She wants chance to ditch the in-laws

Dear Amy: I am a happily married mother of two children, 12 and 16. My parents are no longer living.

My problem is that we spend every summer and Christmas holiday with my husband's parents, sister, brother and their children.

I love them, but I would like to spend some vacation time with just my husband and kids.

My son will be going to college soon, and I would like to take a trip or two with my immediate family before he leaves the nest.

My in-laws are wonderful and offer to fly us out if we can't manage to afford it, but I would still like to have a small family holiday sometime.

Am I being selfish or unreasonable?

Amy says: Somehow along the way, your desires must have been put on a shelf (along with last year's wrapping paper, perhaps?).

You aren't being selfish or unreasonable.

The real question is why you think you might be.

Someone other than you seems to be in charge of your vacations. You should figure out why this is the case and come up with a strategy for what you should do to change the dynamic.

The first step is to stop wondering if you deserve to have the immediate-family holiday you want to have. Then you can state your case with conviction to your husband and children and make a plan.

Sisterly love

Dear Amy: I am 21, and my sister is 16.

Our parents were alcohol and drug abusers and were violent with each other.

I moved into my grandmother's house at 11 and have lived with her since.

When my sister was 9, my mom also dumped her at my grandma's house so my mom could live on the street.

My dad is too irresponsible to take care of us.

The people we live with constantly throw in our faces the fact that they have helped us.

My sister rarely attends school and cares only about boys because she says it's the only thing she's good at.

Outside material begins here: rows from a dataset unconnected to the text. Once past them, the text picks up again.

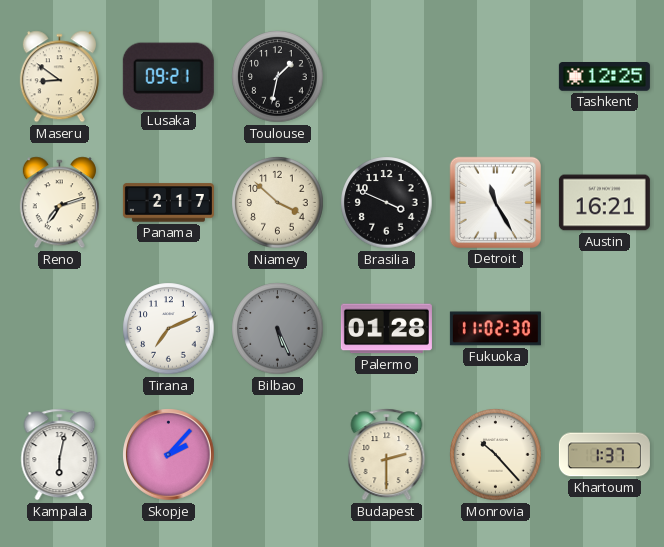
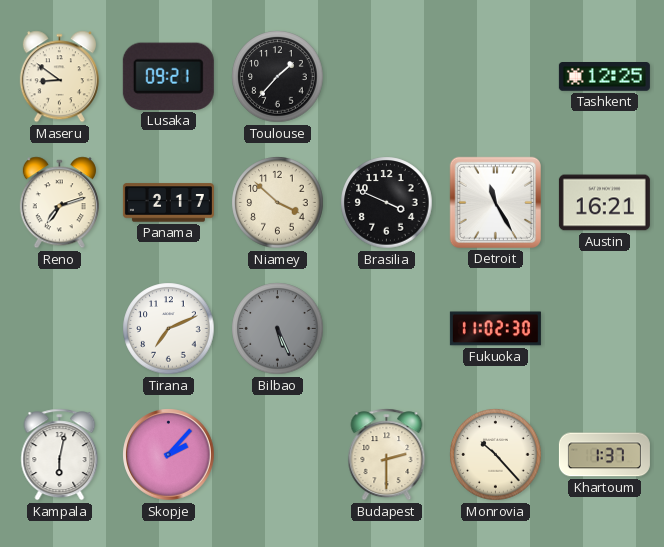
Toulouse: 1:32 -> 1:37
Palermo: 01:28 -> none
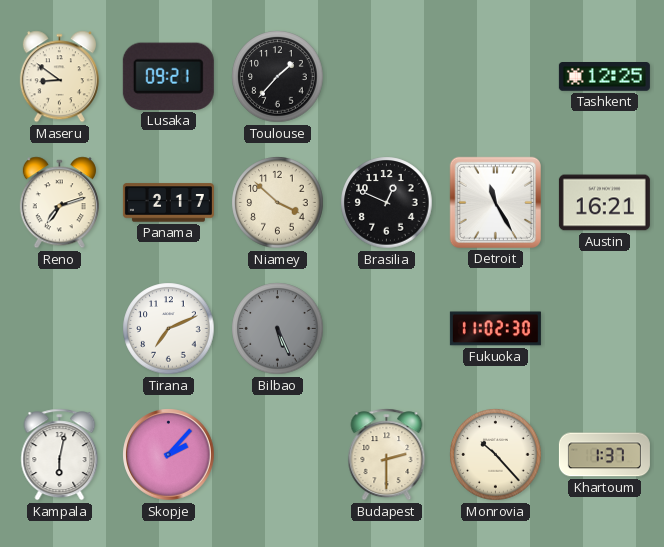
Brasilia: 3:49 -> 12:49
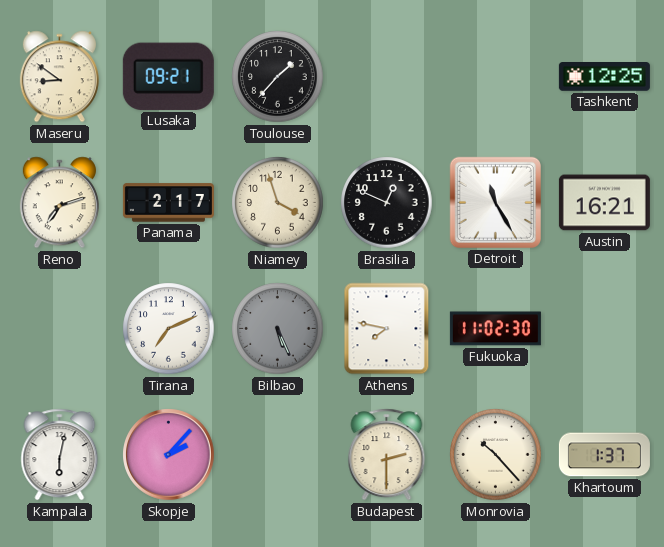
Niamey: 3:52 -> 3:57
Athens: none -> 7:47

It breaks my heart to hear my sister say she doesn't care about anything because she doesn't have any mom or dad to say, "I'm proud of you."

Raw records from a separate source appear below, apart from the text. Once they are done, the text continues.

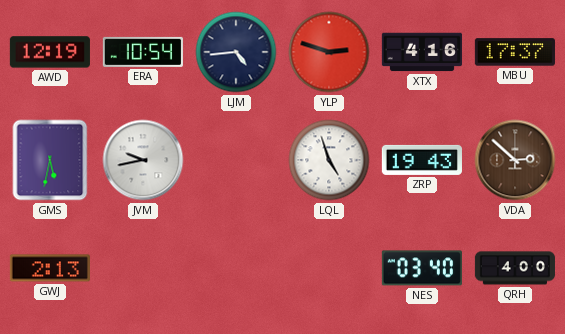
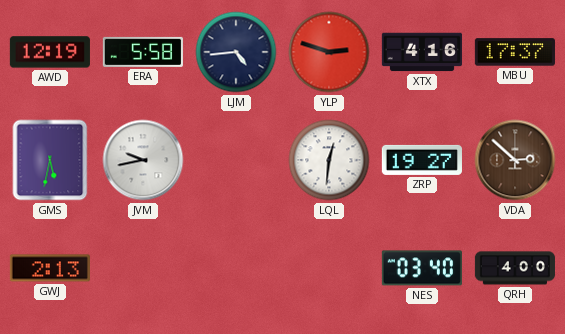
ERA: 10:54 -> 5:58
LQL: 4:57 -> 12:31
ZRP: 19:43 -> 19:27
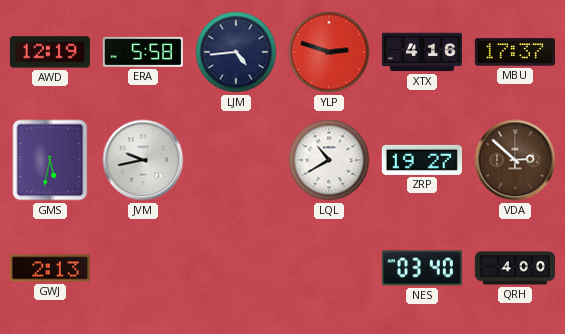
LQL: 12:31 -> 10:40
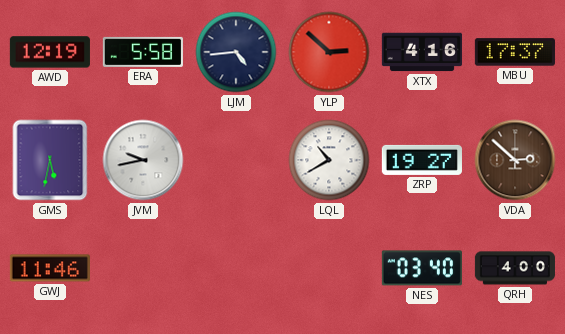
YLP: 2:48 -> 2:52
GWJ: 2:13 -> 11:46
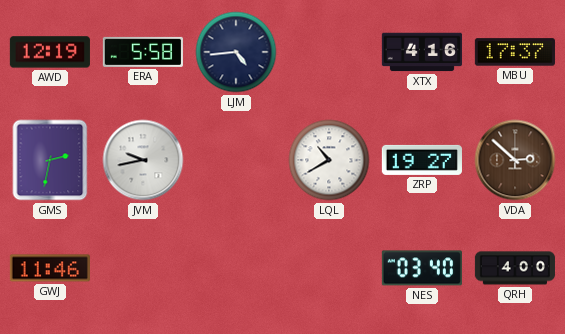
YLP: 2:52 -> none
GMS: 5:32 -> 2:32
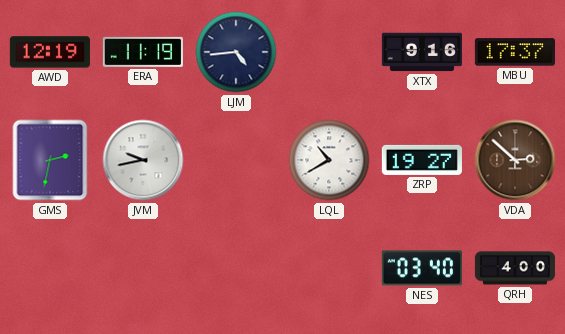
ERA: 5:58 -> 11:19
XTX: 4:16 -> 9:16
GWJ: 11:46 -> none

She doesn't care about the consequences of her actions. She doesn't care about her future.

She went through a lot more than I did -- my mother watched and laughed as my sister was being beaten by a man they lived with.

I'm all she's got, but I feel I'm not enough.

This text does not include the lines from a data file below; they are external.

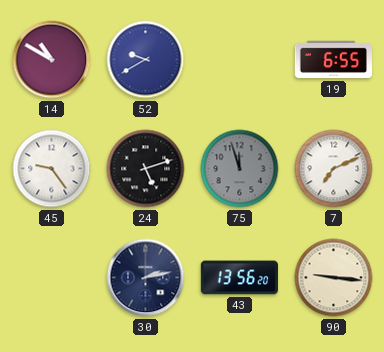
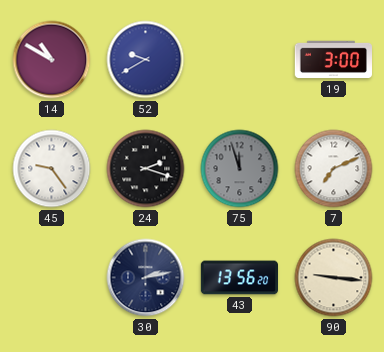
19: 6:55 -> 3:00
24: 5:12 -> 2:18
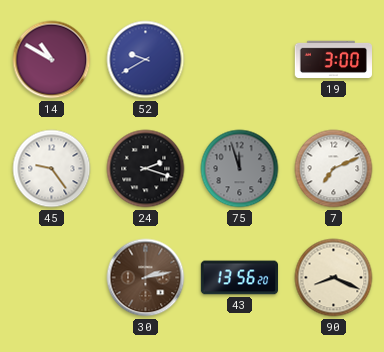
30 dial: navy -> brown
90: 9:16 -> 8:19
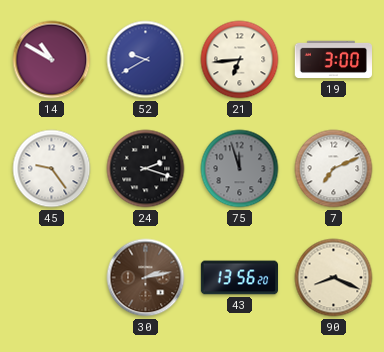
21: none -> 6:44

I never finished high school and am in debt. I screwed up and regret it.

She's my life, and I'm scared she'll end up in my shoes, if not worse.

I read your column every day and would like your advice.

Amy says: Your sister is lucky to have you in her life. I appreciate your compassion and concern for her.

You both need and deserve to have some professional mentoring, and the school your sister rarely attends could be a good place to look for it.

The school counselor should have a list of local resources. The local YWCA or Department of Family and Children's Services may offer low- or no-cost family counseling. Urge your sister to go with you.

You have both been served a raw deal.

The better your choices and the more successful your life is, the stronger you will be -- and then you will be able to help your sister. You have the makings of a hero.